ホデリの心は荒んでいた。
ホオリの奴、釣り針を返す時に呪いをかけやがったな・・・
ならばこっちは実力で滅ぼすまでだ!
ホデリは軍勢を整え、自ら先頭に立ってホオリの屋敷に攻めてきた。
ホデリは貧しくなったとはいっても、まだ高千穂の宮の大軍を手中にしている。一方、高千穂の宮を出ていったホオリはというと、わずかな従者が屋敷を警護しているだけであった。
どう考えてもこの戦い、ホデリの圧勝である。
「ホオリさま!兄君の大軍が屋敷を取り囲んでおります!」
従者たちの間では動揺が広がっていた。腹心の従者たちは、悲壮な覚悟を決めていた。
「ホオリさま!我々が打って出ます!我々が敵を引き付けている間、ホオリさまは隙を見てお逃げくださいませ」
しかし、当のホオリは涼しい顔だった。
「皆、屋根の上に上がれ!」
「え?そんなことをしては、格好の矢の餌食となってしまいます」
「心配するな!ほんのわずかな間、戸板で楯を作って身を守ってくれ」
「しかしそんなことをしても、結局はやられてしまいますぞ!」
「いいからいう通りにするんだ!」
ホオリが言うので、従者たちは半信半疑ながらも戸板で身を守りながら、ホオリを囲むようにして屋根の上に集まった。
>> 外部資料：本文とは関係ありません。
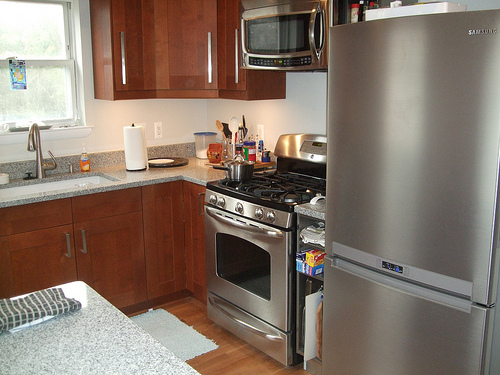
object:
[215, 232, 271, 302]
window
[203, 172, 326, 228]
burner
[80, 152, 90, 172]
bottle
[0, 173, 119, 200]
sink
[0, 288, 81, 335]
towel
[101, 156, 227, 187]
counter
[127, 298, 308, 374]
floor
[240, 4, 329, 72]
microwave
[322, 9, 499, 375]
refrigerator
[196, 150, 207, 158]
substance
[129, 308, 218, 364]
rug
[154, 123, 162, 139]
wall outlet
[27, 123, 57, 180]
sink faucet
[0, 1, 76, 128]
kitchen window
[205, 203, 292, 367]
oven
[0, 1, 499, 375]
kitchen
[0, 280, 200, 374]
counter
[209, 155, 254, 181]
pot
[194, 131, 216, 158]
canister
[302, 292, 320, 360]
cutting board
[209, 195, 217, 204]
knob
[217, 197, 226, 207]
knob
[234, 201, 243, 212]
knob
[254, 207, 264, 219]
knob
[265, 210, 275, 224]
knob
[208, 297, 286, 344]
handle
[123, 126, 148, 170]
paper towel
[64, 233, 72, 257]
handle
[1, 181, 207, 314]
cabinet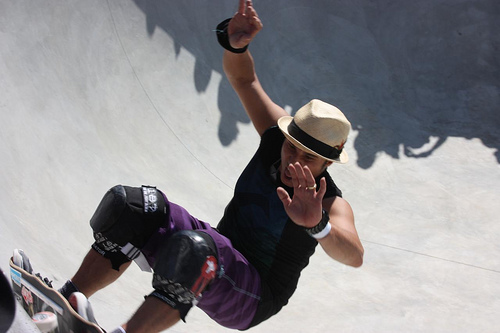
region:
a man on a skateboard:
[2, 5, 370, 331]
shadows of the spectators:
[146, 32, 499, 168]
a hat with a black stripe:
[276, 95, 361, 170]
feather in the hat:
[333, 136, 348, 152]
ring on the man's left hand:
[303, 180, 319, 192]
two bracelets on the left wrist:
[296, 204, 335, 241]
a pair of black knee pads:
[78, 175, 228, 295]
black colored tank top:
[210, 122, 343, 312]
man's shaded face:
[275, 132, 332, 191]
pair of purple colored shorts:
[149, 186, 266, 331]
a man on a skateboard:
[15, 5, 427, 324]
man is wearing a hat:
[270, 85, 365, 175]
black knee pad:
[92, 181, 166, 250]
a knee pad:
[143, 218, 223, 312]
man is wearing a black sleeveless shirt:
[225, 119, 350, 319]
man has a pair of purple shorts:
[142, 192, 279, 330]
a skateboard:
[5, 241, 113, 327]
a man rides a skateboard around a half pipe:
[6, 6, 439, 328]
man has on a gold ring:
[305, 181, 320, 193]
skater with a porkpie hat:
[275, 88, 360, 173]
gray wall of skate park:
[16, 13, 122, 155]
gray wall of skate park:
[71, 70, 192, 185]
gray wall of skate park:
[367, 182, 483, 318]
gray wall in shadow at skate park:
[302, 14, 497, 91]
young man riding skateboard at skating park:
[18, 9, 375, 329]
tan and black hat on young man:
[276, 90, 366, 166]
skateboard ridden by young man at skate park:
[6, 250, 133, 328]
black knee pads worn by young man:
[71, 177, 222, 302]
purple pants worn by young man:
[150, 184, 273, 325]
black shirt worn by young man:
[198, 103, 340, 280]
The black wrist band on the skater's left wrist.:
[215, 18, 252, 58]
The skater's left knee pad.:
[87, 178, 169, 237]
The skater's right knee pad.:
[158, 217, 215, 302]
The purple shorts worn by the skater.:
[166, 203, 258, 322]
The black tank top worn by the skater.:
[224, 127, 308, 283]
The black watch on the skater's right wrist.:
[306, 206, 330, 239]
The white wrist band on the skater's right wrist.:
[312, 218, 332, 245]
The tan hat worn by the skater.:
[268, 78, 353, 151]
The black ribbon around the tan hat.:
[291, 118, 348, 157]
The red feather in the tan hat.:
[332, 138, 349, 153]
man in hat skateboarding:
[45, 5, 357, 331]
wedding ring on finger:
[303, 180, 318, 193]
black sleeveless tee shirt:
[237, 126, 329, 331]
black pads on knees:
[87, 184, 207, 279]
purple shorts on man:
[165, 202, 265, 326]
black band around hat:
[288, 117, 342, 162]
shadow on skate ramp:
[385, 120, 464, 171]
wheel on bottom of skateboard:
[27, 306, 64, 331]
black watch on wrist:
[302, 209, 336, 236]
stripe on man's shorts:
[222, 272, 255, 297]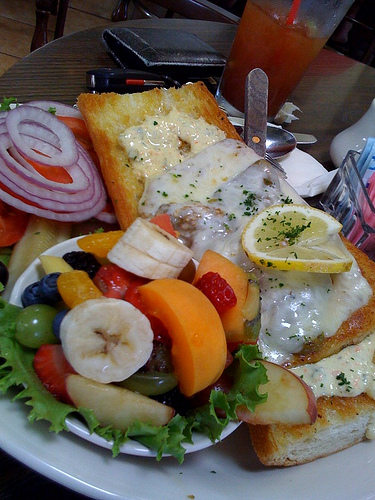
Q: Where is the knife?
A: Under food.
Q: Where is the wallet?
A: Table.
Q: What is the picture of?
A: Food.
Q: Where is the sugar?
A: Packets on right.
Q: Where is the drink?
A: Top right.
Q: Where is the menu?
A: No menu.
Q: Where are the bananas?
A: In fruit salad.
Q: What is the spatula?
A: No spatula.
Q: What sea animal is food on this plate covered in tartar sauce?
A: Fish.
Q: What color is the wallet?
A: Black.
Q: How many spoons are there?
A: One.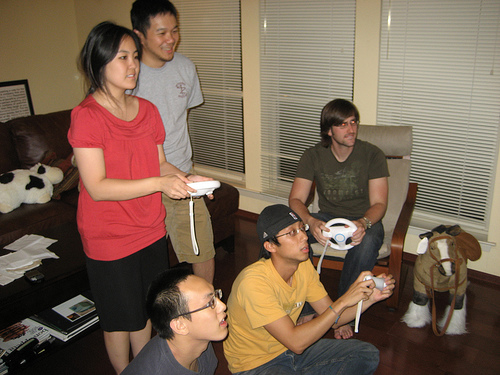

「なんだ?あいつら屋根の上に上がって?あれで逃げられると思ってるのか?!」
ホデリの軍勢はあざ笑うかのように、雨あられのように矢を射かける。
もうだめだ!防ぎきれない!ホオリを囲む従者たちは覚悟を決めた。
その時、ホオリは一つの玉を取り出した。海神からもらったシオミツダマだった。